### SELECTED PASSAGE
----
- Born: 25 February 1992 (age 34) Enfield, London, England
- Other names: The Axe Man
- Height: 5 ft 11 in (1.80 m)
- Weight: 154 lb (70 kg; 11.0 st)
- Division: Lightweight Welterweight
- Reach: 70.0 in (178 cm)
- Fighting out of: England
- Team: London Shootfighters
- Years active: 2014-present

Mixed martial arts record
- Total: 28
- Wins: 20
- By knockout: 6
- By submission: 3
- By decision: 11
- Losses: 7
- By submission: 2
- By decision: 5
- Draws: 1

Other information
- Mixed martial arts record from Sherdog

= Alfie Davis =

English mixed martial artist (born 1992)

Alfie Ronald Davis (born 25 February 1992) is an English professional mixed martial artist. He competes in the lightweight division for the Professional Fighters League (PFL). He won the 2025 PFL Lightweight Tournament. A professional since 2014, he previously competed in Ultimate Challenge MMA, where he held the lightweight championship, as well as Cage Warriors, Konfrontacja Sztuk Walki (KSW) and Bellator MMA. As of August 21, 2026, he is #3 in the PFL lightweight rankings.
----
### RECORDED DATA

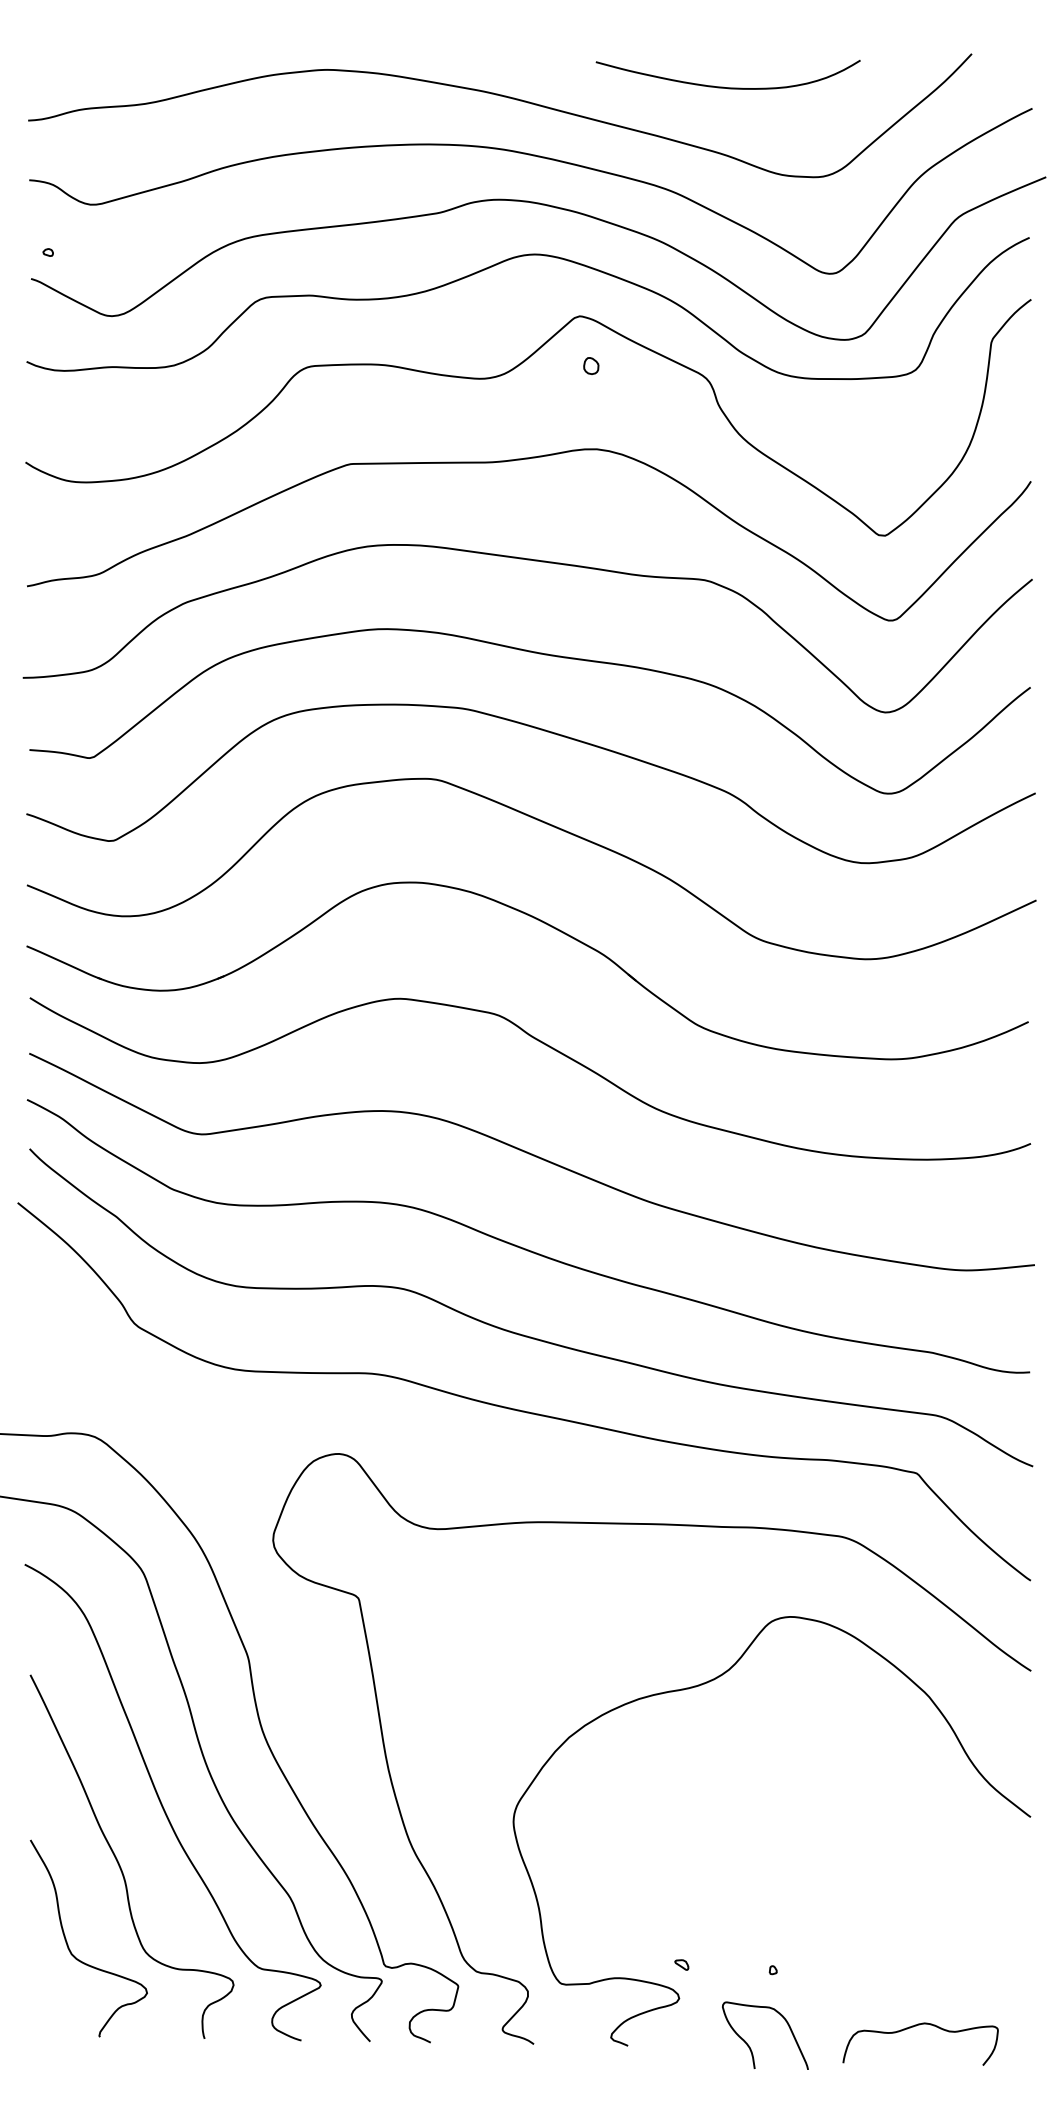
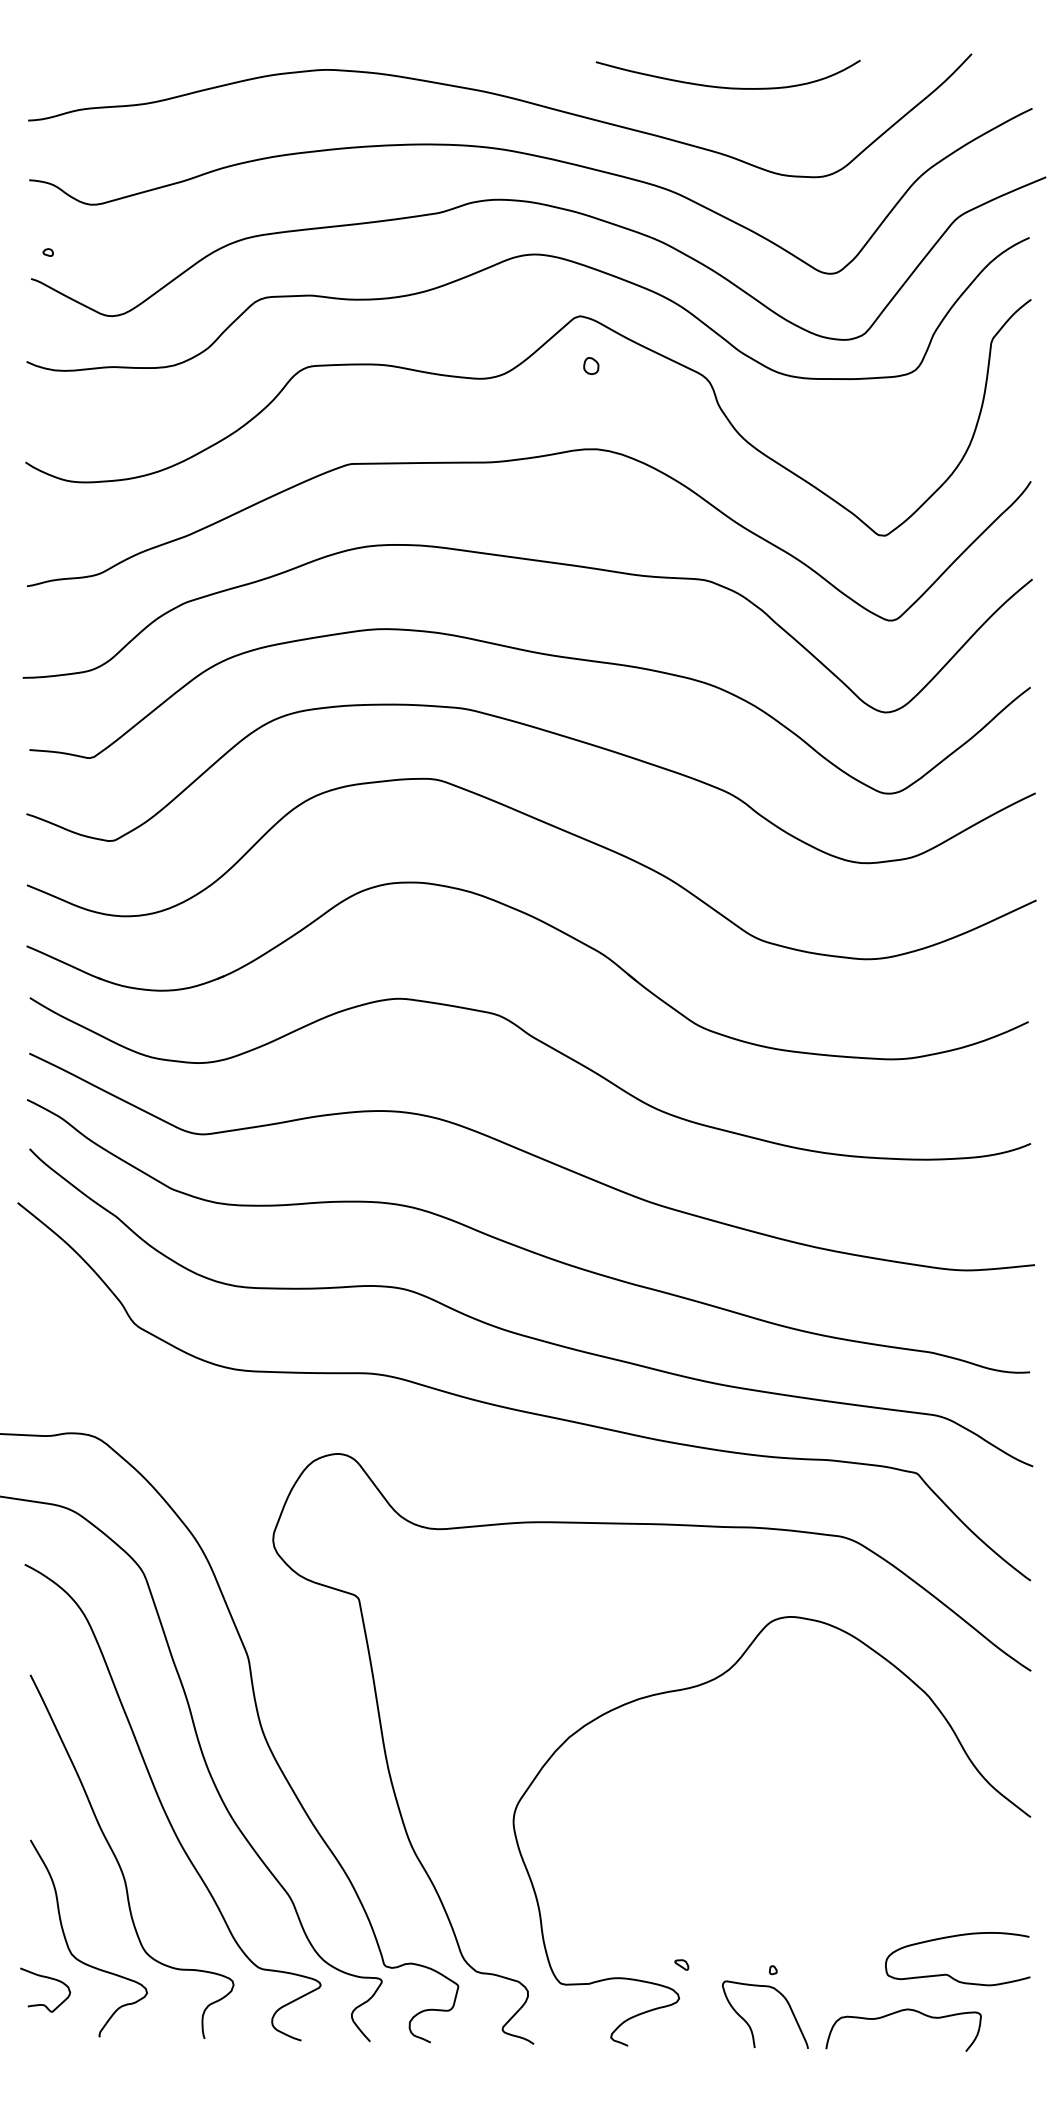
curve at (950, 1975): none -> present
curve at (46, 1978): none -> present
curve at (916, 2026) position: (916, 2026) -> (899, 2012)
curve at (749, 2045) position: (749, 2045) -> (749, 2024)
----
Continue the biography of Alfie Davis from the point where it ends. The listing isn't needed here.

### WRITTEN ANSWER
== Professional mixed martial arts career ==
=== Early career ===
Davis made his MMA debut on UCMMA where he faced Cilas Matos on 1 February 2014, at UCMMA 38, winning the bout by submission via brabo choke. He then went on to win his next six out of seven bouts prior to his first bout at Bellator, including winning the UCMMA Lightweight Championship at UCMMA 44 on 5 September 2015 and the LFC Welterweight Championship at LFC 11 on 12 March 2017.

Davis faced Jay Dos at Bellator 179 on 19 May 2017. He won the fight by spinning side kick knockout in the first round.

Moving to the Phoenix Fighting Championship, Davis faced Youssef Wehbe at Phoenix FC 3 on 22 September 2017, winning the bout by unanimous decision

Davis faced Rico Allen on 12 May 2018, at UCMMA 55. He won the bout by TKO with an axe kick.

Davis faced Leszek Krakowski at KSW 45: De Fries vs. Bedorf on 6 October 2018. He lost the bout by split decision.

===Bellator MMA===
Returning to Bellator, Davis faced Daniele Scatizzi at Bellator 217 on 2 February 2019. He won the bout by unanimous decision.

Davis faced Jorge Kanella at Bellator 223 on 22 June 2019. He won the bout by unanimous decision.

Davis faced Alessandro Botti at Bellator London 2 on 23 November 2019. He won the bout by unanimous decision.

Davis faced Akonne Wanliss at Bellator Milan 2 on 26 September 2020. He won the bout by unanimous decision.

Davis faced Alexandr Shabliy on 21 May 2021, at Bellator 259. He lost the bout by unanimous decision.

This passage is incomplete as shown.